AI agents are increasingly asked to carry out work that spans minutes, hours, or longer. Yet the default model of agent behavior is continuous action: issuing tool calls, refreshing pages, searching for alternatives, or otherwise trying to force progress. This is the wrong approach for many long-running tasks, which are better served by a strategy of sustained attention. 人工智能智能体越来越多地被要求执行持续数分钟、数小时甚至更长时间的任务。然而，目前智能体行为的默认模式是持续行动：不断发出工具调用、刷新页面、搜索替代方案或以其他方式强行推进进度。对于许多长期任务而言，这并非最佳方案，采用“持续关注”（sustained attention）策略往往效果更好。

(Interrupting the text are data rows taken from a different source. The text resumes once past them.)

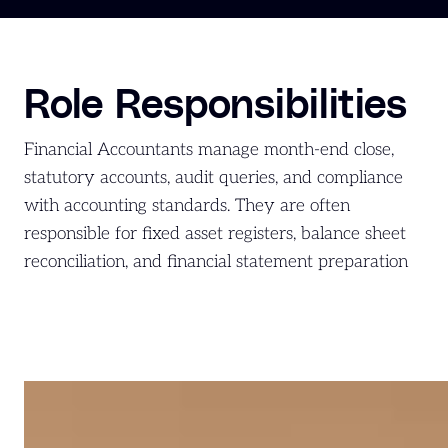
Role Responsibilities
Financial Accountants manage month-end close,
statutory accounts, audit queries, and compliance
with accounting standards. They are often
responsible for fixed asset registers, balance sheet
reconciliation, and financial statement preparation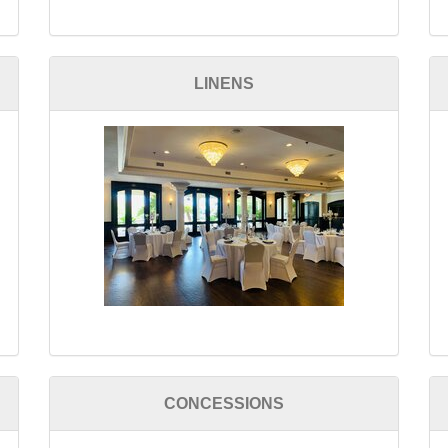
LINENS
CONCESSIONS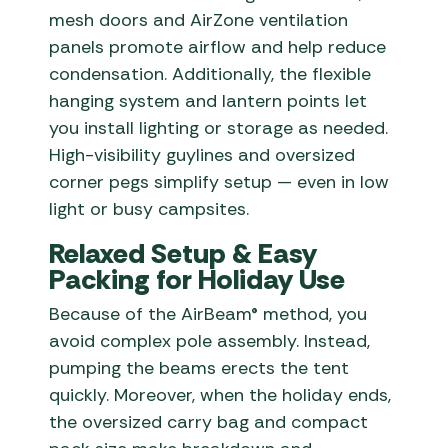
mesh doors and AirZone ventilation
panels promote airflow and help reduce
condensation. Additionally, the flexible
hanging system and lantern points let
you install lighting or storage as needed.
High-visibility guylines and oversized
corner pegs simplify setup — even in low
light or busy campsites.
Relaxed Setup & Easy
Packing for Holiday Use
Because of the AirBeam® method, you
avoid complex pole assembly. Instead,
pumping the beams erects the tent
quickly. Moreover, when the holiday ends,
the oversized carry bag and compact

Instead, agents should monitor an environment, notice when an external event makes progress possible, then respond promptly without wasting resources while waiting. To measure progress on this class of tasks, we introduce SentinelBench, an open-source benchmark for time-evolving monitoring tasks. 智能体应当监控环境，在外部事件使任务推进成为可能时及时察觉，并在等待期间不浪费资源的情况下迅速做出响应。为了衡量此类任务的进展，我们推出了 SentinelBench，这是一个针对随时间演变的监控任务的开源基准测试。

SentinelBench contains 100 tasks across 10 synthetic web environments, including email, calendars, finance, professional networking, and entertainment. Each environment exposes a live web interface and replays a scripted sequence of events, requiring agents to navigate and reason about web pages whose state shifts underfoot. SentinelBench 包含涵盖 10 个合成 Web 环境的 100 项任务，涉及电子邮件、日历、金融、专业社交和娱乐等领域。每个环境都提供一个实时 Web 界面并重放脚本化的事件序列，要求智能体在状态不断变化的网页中进行导航和推理。

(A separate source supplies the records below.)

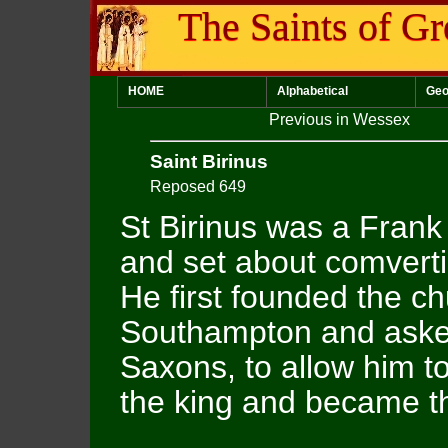
The Saints of Gr
HOME
Alphabetical
Geo
Previous in Wessex
Saint Birinus
Reposed 649
St Birinus was a Fran
and set about comvert
He first founded the ch
Southampton and asked
Saxons, to allow him t
the king and became th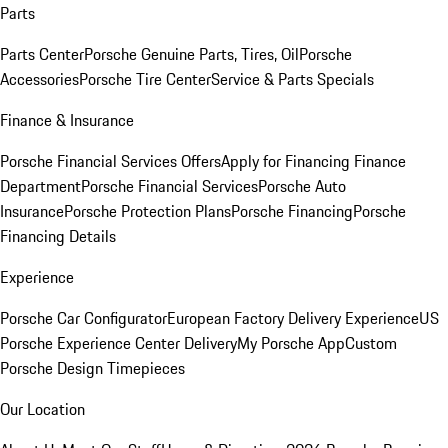
Parts
Parts Center
Porsche Genuine Parts, Tires, Oil
Porsche
Accessories
Porsche Tire Center
Service & Parts Specials
Finance & Insurance
Porsche Financial Services Offers
Apply for Financing
Finance
Department
Porsche Financial Services
Porsche Auto
Insurance
Porsche Protection Plans
Porsche Financing
Porsche
Financing Details
Experience
Porsche Car Configurator
European Factory Delivery Experience
US
Porsche Experience Center Delivery
My Porsche App
Custom
Porsche Design Timepieces
Our Location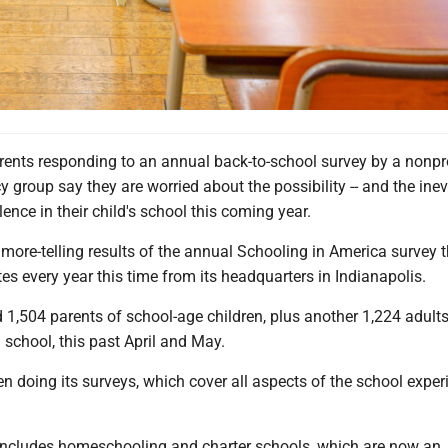
rents responding to an annual back-to-school survey by a nonpro
 group say they are worried about the possibility -- and the inevit
lence in their child's school this coming year.
 more-telling results of the annual Schooling in America survey 
s every year this time from its headquarters in Indianapolis.
 1,504 parents of school-age children, plus another 1,224 adult
n school, this past April and May.
 doing its surveys, which cover all aspects of the school exper
includes homeschooling and charter schools, which are now an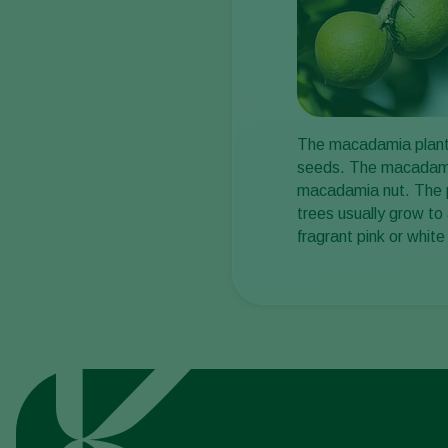
The macadamia plant (
seeds. The macadamia 
macadamia nut. The pl
trees usually grow to
fragrant pink or white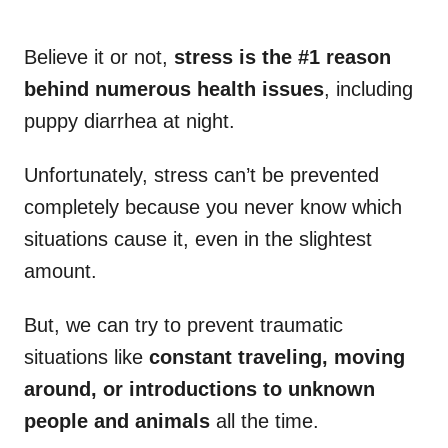
Believe it or not,
stress is the #1 reason
behind numerous health issues
, including
puppy diarrhea at night.
Unfortunately, stress can’t be prevented
completely because you never know which
situations cause it, even in the slightest
amount.
But, we can try to prevent traumatic
situations like
constant traveling, moving
around, or introductions to unknown
people and animals
all the time.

SentinelBench measures task completion, reaction time, and resource use, exposing the tradeoff between responsiveness and cost. We report results across three models and two browser-agent harnesses, establishing performance baselines for future comparison and demonstrating how agent design choices can dramatically impact key metrics. Together, these results show that SentinelBench distinguishes meaningful differences in agent behavior. SentinelBench 通过测量任务完成度、反应时间和资源使用情况，揭示了响应速度与成本之间的权衡。我们报告了三个模型和两个浏览器智能体框架的测试结果，为未来的比较建立了性能基准，并展示了智能体的设计选择如何显著影响关键指标。总之，这些结果表明 SentinelBench 能够区分智能体行为之间的显著差异。